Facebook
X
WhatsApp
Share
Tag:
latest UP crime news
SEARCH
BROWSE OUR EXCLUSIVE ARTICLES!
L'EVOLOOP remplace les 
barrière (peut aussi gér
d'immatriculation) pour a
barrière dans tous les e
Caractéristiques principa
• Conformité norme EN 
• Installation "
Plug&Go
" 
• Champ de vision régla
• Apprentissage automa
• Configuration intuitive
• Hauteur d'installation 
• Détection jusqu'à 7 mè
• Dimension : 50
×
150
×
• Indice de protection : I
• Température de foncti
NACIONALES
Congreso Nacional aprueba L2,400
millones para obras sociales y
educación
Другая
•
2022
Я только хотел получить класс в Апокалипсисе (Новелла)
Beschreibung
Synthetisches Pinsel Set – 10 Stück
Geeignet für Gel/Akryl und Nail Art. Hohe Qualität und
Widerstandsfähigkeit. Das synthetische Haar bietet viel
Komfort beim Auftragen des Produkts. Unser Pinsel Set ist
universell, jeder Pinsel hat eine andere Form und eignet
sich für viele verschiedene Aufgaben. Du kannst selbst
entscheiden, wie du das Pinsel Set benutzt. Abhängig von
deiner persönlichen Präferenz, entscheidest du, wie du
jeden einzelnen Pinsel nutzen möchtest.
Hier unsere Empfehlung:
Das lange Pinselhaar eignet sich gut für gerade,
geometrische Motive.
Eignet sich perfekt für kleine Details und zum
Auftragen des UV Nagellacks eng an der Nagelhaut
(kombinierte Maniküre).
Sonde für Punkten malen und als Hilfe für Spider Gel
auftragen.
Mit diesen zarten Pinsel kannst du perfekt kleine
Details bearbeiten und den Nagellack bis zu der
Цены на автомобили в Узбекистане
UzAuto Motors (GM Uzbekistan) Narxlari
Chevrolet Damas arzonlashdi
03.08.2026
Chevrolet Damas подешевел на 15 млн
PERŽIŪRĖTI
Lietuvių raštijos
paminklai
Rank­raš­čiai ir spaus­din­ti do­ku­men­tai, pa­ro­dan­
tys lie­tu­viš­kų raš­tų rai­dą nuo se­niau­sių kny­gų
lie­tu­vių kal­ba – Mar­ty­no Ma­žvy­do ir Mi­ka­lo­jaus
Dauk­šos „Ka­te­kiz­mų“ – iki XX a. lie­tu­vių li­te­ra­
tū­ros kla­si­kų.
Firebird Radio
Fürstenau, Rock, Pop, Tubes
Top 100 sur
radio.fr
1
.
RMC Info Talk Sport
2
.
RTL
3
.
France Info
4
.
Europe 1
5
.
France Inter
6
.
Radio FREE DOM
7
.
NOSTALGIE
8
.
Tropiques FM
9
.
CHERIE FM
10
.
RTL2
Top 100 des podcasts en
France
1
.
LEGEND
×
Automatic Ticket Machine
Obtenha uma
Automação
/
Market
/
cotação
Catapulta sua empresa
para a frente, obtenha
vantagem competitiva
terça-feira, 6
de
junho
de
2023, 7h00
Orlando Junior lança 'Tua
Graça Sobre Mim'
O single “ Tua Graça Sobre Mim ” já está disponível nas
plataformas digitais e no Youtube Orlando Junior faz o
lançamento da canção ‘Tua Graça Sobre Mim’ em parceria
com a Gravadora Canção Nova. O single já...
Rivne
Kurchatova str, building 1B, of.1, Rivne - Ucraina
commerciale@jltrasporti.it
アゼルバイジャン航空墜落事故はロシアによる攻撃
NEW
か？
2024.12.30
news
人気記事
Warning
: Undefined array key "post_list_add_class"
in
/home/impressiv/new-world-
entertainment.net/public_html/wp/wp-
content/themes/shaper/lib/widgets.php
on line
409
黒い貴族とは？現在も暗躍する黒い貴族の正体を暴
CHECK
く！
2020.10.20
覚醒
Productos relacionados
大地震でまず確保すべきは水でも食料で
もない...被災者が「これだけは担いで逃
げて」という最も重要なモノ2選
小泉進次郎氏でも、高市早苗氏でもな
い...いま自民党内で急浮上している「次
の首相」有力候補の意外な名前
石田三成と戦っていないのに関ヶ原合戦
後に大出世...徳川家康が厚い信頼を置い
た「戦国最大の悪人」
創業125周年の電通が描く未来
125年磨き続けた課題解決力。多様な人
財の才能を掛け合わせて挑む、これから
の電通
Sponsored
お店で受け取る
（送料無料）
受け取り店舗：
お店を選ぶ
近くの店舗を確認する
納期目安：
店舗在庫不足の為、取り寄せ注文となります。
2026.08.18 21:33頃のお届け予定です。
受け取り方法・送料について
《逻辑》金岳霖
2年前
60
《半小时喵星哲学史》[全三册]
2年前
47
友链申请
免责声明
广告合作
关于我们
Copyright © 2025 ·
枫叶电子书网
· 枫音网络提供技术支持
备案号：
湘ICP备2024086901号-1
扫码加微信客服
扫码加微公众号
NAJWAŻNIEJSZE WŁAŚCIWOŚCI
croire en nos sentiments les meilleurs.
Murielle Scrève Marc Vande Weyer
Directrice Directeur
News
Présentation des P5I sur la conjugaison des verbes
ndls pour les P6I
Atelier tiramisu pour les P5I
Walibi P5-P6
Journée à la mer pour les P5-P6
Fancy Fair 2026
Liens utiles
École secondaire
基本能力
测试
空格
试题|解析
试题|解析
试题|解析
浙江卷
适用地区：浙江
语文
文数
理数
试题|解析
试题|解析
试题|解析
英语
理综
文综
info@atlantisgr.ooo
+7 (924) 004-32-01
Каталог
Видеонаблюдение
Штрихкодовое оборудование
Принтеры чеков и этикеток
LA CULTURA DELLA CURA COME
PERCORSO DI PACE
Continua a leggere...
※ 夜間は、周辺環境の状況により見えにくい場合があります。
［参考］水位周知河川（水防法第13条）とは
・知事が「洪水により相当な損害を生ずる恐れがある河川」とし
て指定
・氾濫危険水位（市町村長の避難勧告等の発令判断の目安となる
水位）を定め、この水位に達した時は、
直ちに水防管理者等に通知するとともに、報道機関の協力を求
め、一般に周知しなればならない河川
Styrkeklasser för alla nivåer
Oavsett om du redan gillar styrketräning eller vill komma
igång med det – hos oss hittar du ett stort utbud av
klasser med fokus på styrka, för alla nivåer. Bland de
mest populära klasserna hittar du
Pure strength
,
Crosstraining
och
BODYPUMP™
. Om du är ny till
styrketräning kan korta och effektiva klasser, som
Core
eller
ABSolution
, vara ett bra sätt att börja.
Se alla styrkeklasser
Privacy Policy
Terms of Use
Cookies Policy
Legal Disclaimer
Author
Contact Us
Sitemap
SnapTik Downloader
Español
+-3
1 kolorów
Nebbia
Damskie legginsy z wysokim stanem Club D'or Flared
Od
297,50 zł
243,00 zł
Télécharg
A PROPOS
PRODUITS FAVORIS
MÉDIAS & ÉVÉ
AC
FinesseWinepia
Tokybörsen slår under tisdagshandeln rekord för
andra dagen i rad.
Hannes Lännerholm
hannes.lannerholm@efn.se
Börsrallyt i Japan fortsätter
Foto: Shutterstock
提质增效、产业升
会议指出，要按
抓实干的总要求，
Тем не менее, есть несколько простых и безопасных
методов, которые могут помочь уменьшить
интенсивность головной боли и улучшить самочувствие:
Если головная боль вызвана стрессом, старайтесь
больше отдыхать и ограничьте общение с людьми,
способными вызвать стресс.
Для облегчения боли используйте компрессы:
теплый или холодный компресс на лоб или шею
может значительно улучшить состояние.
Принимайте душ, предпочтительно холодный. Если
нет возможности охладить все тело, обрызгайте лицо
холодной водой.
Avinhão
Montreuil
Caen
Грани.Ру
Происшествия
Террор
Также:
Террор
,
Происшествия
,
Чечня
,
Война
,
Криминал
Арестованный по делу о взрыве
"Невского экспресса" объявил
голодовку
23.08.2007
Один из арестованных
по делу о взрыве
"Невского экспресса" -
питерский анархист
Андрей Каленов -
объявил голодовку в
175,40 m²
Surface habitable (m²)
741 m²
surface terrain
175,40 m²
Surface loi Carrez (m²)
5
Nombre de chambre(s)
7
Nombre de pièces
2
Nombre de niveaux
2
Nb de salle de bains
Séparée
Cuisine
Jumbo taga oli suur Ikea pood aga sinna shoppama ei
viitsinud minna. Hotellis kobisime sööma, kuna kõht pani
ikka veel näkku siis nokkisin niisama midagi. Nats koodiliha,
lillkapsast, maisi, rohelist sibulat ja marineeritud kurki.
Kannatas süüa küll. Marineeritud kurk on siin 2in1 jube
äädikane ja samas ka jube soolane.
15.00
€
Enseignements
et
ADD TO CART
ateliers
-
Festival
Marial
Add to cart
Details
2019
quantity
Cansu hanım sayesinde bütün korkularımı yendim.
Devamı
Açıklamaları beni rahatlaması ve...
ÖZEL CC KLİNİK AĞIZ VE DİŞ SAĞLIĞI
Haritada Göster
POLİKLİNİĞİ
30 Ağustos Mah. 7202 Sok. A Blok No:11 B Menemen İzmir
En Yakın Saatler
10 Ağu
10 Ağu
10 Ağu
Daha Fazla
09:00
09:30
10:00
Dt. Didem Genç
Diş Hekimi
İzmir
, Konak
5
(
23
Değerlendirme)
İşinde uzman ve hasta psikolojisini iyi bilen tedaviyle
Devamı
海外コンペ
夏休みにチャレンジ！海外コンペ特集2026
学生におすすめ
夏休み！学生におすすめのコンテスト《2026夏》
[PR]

* [Exercise]
Show every line from the entries above in which "eller" appears.

* [Solution below]
Oavsett om du redan gillar styrketräning eller vill komma
eller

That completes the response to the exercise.